Our biggest outing was a trip to the aquatic center in a neighbouring city. Now, before I touch on the actual day, I should put a disclaimer that we are not the most water-loving family. Translation: my kids tend to scream like caged animals at the thought of going in the water. In the past, this has been somewhat handy when single-handedly attempting to take them to the beach because they played in the sand and at the shoreline so there was never any instance of me running after them as they swam out of range. But it also makes things like wading pools and splash pads a bit useless for us too. Now that my oldest has been in swimming lessons, he’s warmed up to the water immensely. My 3 year old…well he clung to me for dear life and declared water was not fun. You win some, you lose some. He eventually loosened his grip and pretended to have some fun. Thankfully, the little lady…not phased in the least by the water. One out of three people…one of out three. I will take it! All in all, we had a great day. We’re also deathly afraid of what swimming lessons are going to be like for the 3 year old come fall < shudder >.

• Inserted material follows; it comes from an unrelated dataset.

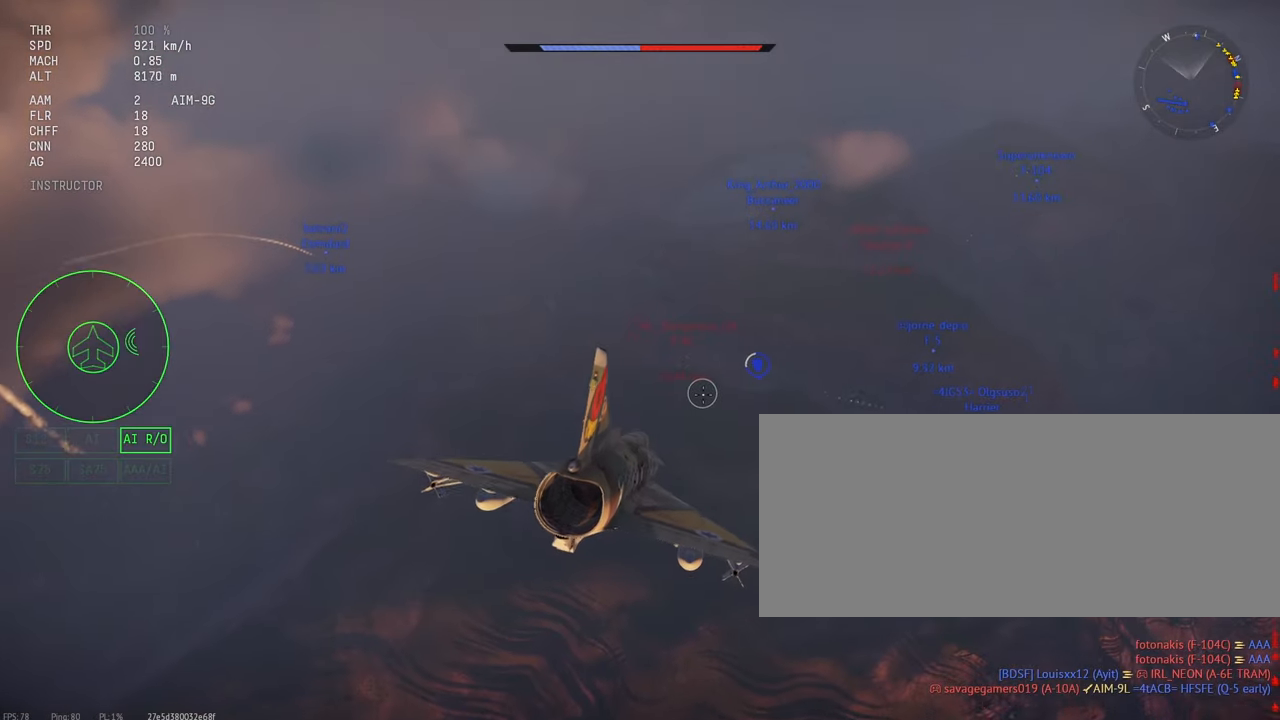
{"keys": [], "mouse": [], "events": [[84, "a", "down"], [84, "c", "up"], [184, "a", "up"]]}
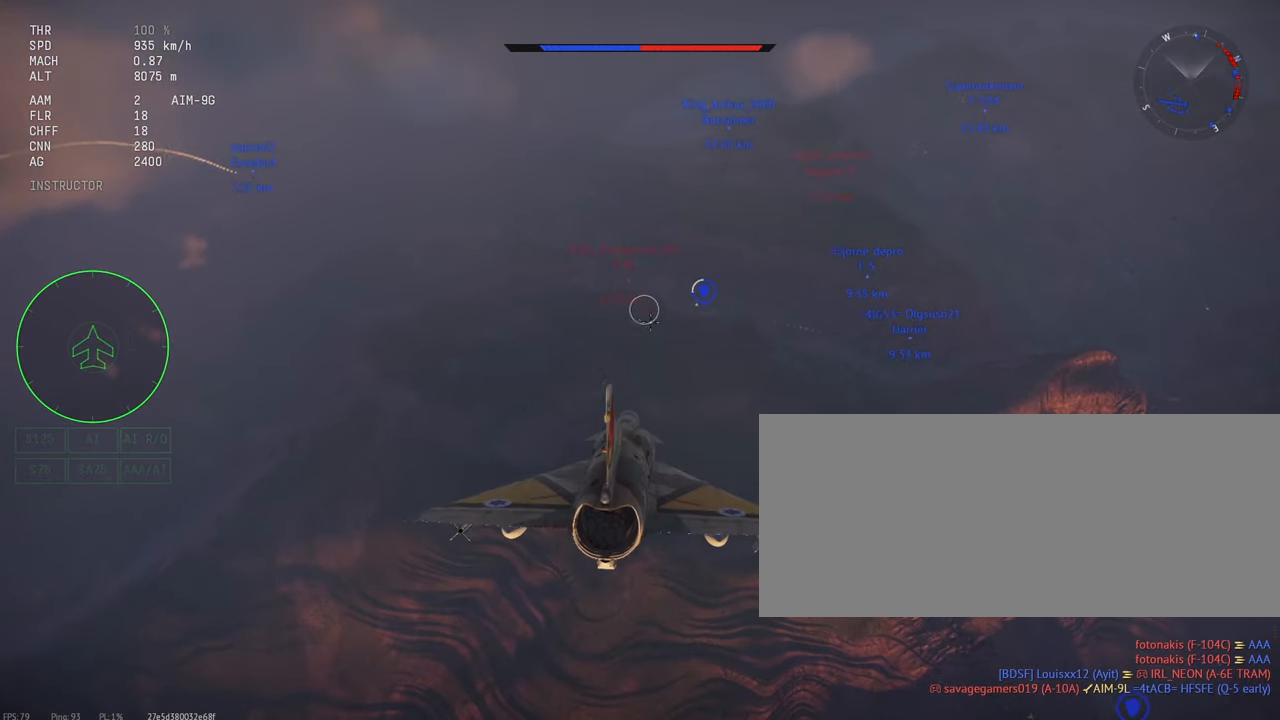
{"keys": [], "mouse": [], "events": []}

Our week looked to be going splendidly until we got a phone call that we didn’t want to get, even though it has been one we’ve been expecting for weeks now: my grampa passed away late Tuesday night. We got that call Wednesday morning on hubby’s birthday. It’s been a tough week because in spite of the comfort of him being out of pain, having lived a full life (he was 95!) and being reunited with my grandma in heaven, it still hurts. My heart is still so heavy and the grief is tangible. I loved that man dearly and his absence in my life leaves a big hole in my heart. I am so blessed for the time we had and that he (and all my grandparents) were close to us. It really is a privilege to have been able to grow up with my grandparents (especially in pre-social media, skype, google phone days) but now that they are all gone…it’s tough. As we prepare to say our final good-byes on Wednesday, I am praying for God’s comfort in our hearts because his loss has been hard on us.
This week, we are more or less back to routine. Hubby is back to work and we are navigating our way through the heat. Right now, my focus is on the funeral and preparing myself for that. Beyond that, everything else will just be falling where it needs to be.